Depuis quelques années, la France tente d’affronter son passé et de reconnaître certaines périodes sombres de son histoire, à travers la mise en place d’une journée de commémoration de l’esclavage ou encore la reconnaissance officielle du rôle de l’Etat français dans la déportation des Français de confession juive durant la Seconde Guerre mondiale. Cependant, depuis l’élection de N. Sarkozy, la question de la mémoire est tronquée par le thème de la repentance « Nous n’avons pas à nous excuser des fautes de nos pères », rejetant par ce biais, toute possibilité de débat.
« Il y a deux France, à mes yeux, celle d’aujourd’hui et la France colonisatrice, il faut bien faire la différence entre les deux. Le mot repentance vient des anciens tortionnaires comme le général Massu ou Aussaresses. Le problème provient en parti de la question de certaines archives auxquelles ont ne peut encore accéder. Les deux Etats ont peur de restituer toutes leurs archives même si beaucoup ont été ouvertes. Il y a eu de nombreuses infiltrations des deux côtés, peut être haut placées, en Algérie et en France. Il reste encore des personnes rescapées et vivantes aujourd’hui qui risquent des choses.
On ne leur a jamais demandé de se repentir. Cependant, le fait que l’Allemagne ait demandé pardon à la France pour ce qu’elle a commis sur son territoire doit être également valable pour la France vis-à-vis de ses anciennes colonies ».
Que souhaitez-vous transmettre aux descendants des Algériens, nés Français et qui vivent en France, au regard de ce passé parfois conflictuel ?

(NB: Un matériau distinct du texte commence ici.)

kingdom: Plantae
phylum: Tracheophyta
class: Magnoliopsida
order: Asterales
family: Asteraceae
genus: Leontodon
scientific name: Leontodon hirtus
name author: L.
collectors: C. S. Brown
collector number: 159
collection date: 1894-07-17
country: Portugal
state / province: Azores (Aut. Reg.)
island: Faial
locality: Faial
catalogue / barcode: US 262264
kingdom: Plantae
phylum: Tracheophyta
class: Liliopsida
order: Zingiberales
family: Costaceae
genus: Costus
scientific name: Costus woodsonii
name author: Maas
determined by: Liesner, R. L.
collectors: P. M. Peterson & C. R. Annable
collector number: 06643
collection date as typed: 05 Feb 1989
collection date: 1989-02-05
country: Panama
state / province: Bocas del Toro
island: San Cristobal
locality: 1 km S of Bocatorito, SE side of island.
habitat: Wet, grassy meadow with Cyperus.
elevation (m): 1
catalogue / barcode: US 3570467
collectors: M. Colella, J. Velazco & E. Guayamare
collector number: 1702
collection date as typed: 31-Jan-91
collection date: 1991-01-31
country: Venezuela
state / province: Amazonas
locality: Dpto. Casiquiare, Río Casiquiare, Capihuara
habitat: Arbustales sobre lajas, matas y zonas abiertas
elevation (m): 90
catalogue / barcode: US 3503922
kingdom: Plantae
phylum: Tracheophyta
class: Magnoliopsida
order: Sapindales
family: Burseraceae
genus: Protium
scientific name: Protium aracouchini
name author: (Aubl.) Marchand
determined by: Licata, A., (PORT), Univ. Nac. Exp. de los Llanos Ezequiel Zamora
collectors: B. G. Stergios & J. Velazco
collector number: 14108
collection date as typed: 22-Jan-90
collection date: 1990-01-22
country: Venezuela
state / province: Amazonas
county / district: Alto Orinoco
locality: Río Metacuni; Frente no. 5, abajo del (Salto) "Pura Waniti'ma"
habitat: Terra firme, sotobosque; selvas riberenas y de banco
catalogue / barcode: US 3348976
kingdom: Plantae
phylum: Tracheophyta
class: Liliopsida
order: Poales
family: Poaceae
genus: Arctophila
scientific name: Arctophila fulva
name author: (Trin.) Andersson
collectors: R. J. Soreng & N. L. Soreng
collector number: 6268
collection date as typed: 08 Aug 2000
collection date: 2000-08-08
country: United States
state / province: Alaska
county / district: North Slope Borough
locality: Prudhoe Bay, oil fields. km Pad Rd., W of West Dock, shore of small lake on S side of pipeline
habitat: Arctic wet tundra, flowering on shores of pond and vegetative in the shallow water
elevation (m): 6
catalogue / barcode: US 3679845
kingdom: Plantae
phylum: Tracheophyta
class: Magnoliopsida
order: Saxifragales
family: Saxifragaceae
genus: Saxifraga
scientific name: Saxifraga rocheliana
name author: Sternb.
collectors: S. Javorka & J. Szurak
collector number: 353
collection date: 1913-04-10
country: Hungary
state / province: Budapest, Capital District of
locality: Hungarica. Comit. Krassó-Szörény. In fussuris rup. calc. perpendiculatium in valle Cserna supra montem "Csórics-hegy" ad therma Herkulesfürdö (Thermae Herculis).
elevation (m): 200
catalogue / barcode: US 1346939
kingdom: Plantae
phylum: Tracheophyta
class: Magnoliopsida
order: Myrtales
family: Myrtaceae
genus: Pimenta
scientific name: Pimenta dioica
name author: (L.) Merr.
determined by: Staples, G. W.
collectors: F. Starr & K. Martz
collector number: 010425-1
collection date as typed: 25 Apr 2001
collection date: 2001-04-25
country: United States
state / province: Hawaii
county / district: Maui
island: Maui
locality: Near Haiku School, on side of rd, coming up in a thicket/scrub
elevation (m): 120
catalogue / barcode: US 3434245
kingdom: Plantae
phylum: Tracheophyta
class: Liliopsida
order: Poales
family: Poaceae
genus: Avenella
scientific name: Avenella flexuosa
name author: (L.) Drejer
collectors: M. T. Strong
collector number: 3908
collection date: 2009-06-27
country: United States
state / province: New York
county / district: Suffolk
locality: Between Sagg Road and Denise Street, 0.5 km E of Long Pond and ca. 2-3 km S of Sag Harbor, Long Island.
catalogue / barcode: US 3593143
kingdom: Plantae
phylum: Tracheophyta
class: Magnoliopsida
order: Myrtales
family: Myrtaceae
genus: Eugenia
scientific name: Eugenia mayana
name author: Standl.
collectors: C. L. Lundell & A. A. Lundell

« Quand je suis arrivé en France, j’assimilais tous les Français aux Pieds-noirs. Mais en fréquentant certains Français, j’ai découvert un autre état d’esprit. Le racisme était entretenu par la presse française pendant la guerre. Être de nationalité française, c’est un droit que les descendants d’Algériens ont obtenu par le sang de leurs ancêtres qui sont morts pour la France ».